WHAT YOU SHOULD DO:
Within the listing below, tally the lines where the word "Tageswert" appears, and answer with nothing but the tally.

SOURCE DATA:
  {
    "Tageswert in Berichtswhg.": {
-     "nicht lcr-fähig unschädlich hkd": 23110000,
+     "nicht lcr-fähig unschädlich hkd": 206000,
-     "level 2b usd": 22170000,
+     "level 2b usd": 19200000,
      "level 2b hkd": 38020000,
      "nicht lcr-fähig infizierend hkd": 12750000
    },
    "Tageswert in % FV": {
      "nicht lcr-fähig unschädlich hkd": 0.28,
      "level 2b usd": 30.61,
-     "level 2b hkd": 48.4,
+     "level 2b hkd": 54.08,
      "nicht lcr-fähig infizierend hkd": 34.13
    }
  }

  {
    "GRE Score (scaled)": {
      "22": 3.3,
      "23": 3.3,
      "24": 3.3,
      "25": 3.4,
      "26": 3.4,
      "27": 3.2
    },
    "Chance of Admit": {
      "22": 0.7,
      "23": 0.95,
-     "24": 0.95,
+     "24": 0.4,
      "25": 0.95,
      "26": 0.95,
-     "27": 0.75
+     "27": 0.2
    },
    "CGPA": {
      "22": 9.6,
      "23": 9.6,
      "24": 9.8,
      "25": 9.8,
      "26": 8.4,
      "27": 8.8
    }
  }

...

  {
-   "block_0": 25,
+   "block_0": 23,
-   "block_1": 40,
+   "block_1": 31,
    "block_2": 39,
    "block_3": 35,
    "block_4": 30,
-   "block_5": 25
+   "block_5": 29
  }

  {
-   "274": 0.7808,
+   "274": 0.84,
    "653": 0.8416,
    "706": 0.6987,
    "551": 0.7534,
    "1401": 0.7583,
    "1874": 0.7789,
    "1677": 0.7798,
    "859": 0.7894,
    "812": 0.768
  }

RESULT OF THIS TASK:
2